Wildlife educator Dave Erler of the Squam Lakes Science Center holds a pair of brown bats on Monday morning during the “Amazing Bats” program at Londonderry Leach Library. Erler explained that bats are important to the state's ecosystem as they help pollinate plants as well as keep insect populations under control. (APRIL GUILMET PHOTO)
LONDONDERRY — Sure they're furry and they fly, but they're far from ferocious.

Indeed, if Granite State naturalist Dave Erler had his way, more of his neighbors would realize the common brown bat and the state's seven other native bat species are, in fact, their friends.

During a visit to the Londonderry Leach Library Monday morning, Erler, a wildlife educator with the Squam Lakes Science Center in Holderness, brought along a pair of his pint-sized friends in hopes of helping folks have a better attitude toward the misunderstood creatures.

“Basically, bats have been a mystery to people for a very long time,” Erler said as he passed around an oversized bat model to several dozen local children and parents.
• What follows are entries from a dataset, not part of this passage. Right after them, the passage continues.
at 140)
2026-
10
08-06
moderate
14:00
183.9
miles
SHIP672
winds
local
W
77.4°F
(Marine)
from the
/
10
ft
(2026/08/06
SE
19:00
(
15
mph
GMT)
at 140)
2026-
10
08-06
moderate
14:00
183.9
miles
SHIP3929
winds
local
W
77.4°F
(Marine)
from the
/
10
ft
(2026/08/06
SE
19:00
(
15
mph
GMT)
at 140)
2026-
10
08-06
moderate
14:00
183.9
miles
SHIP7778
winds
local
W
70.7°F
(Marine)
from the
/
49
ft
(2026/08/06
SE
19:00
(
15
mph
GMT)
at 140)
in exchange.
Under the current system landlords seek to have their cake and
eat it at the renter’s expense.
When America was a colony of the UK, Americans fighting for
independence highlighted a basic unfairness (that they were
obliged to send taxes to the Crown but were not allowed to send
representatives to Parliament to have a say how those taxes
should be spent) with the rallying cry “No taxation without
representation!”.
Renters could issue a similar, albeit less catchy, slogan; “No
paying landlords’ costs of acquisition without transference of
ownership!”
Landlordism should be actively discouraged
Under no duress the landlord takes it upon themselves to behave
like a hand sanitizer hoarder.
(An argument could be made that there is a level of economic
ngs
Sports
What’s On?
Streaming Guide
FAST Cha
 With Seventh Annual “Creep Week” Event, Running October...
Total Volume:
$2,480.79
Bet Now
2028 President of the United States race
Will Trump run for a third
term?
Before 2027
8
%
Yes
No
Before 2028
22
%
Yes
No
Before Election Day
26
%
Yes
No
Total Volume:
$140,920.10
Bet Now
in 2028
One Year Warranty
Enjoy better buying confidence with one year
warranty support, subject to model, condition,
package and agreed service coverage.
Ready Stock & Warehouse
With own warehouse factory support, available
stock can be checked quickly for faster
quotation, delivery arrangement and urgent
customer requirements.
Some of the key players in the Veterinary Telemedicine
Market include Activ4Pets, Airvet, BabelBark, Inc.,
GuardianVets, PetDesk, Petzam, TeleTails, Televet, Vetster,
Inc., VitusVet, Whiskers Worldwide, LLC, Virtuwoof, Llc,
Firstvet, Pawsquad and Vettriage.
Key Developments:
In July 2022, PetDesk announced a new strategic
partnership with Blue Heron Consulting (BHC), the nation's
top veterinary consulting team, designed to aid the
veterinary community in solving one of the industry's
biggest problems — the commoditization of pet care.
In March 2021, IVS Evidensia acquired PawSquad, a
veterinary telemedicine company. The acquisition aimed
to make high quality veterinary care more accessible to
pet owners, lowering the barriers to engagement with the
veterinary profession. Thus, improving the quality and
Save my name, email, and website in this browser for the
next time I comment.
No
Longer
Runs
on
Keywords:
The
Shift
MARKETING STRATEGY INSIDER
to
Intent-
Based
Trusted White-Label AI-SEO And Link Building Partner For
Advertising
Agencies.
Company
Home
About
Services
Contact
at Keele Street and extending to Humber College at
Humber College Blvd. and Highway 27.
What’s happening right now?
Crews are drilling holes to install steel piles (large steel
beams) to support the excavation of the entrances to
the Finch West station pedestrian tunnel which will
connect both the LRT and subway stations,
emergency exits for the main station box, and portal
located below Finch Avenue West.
Bats are the world's second largest group of mammals, with 1,140 species worldwide. Erler said 70 percent of those species eat mostly insects.

“If you have a garden at home, these guys will eat not only mosquitoes but the corn bores that wreck your vegetable crops,” he said.

The common brown bat, New Hampshire's most prevalent bat species, can eat up to 1,500 insects in one summer evening, according to Erler.

Unfortunately, there are some tough times ahead for the furry critters.

In 2006, the first cases of the fungal infection now known as white nose syndrome was identified in bat colonies in Albany, N.Y.

“It's now spread throughout New Hampshire,” Erler said, noting that more than 6 million bats have been lost to the infection in New England over the past few years alone.

Though scientists are working hard to find a solution for the disease, Erler said it might be too late for certain species, which could ultimately face extinction.

“My hope, though, is that some of the bats will become immune,” he said.

Children's librarian Jen DelVillar said this week's program was a timely one, since 2012 is the International Year of the Bat.

“Hopefully this will help people learn about the diversity of these animals and the importance they play in nature,” she said.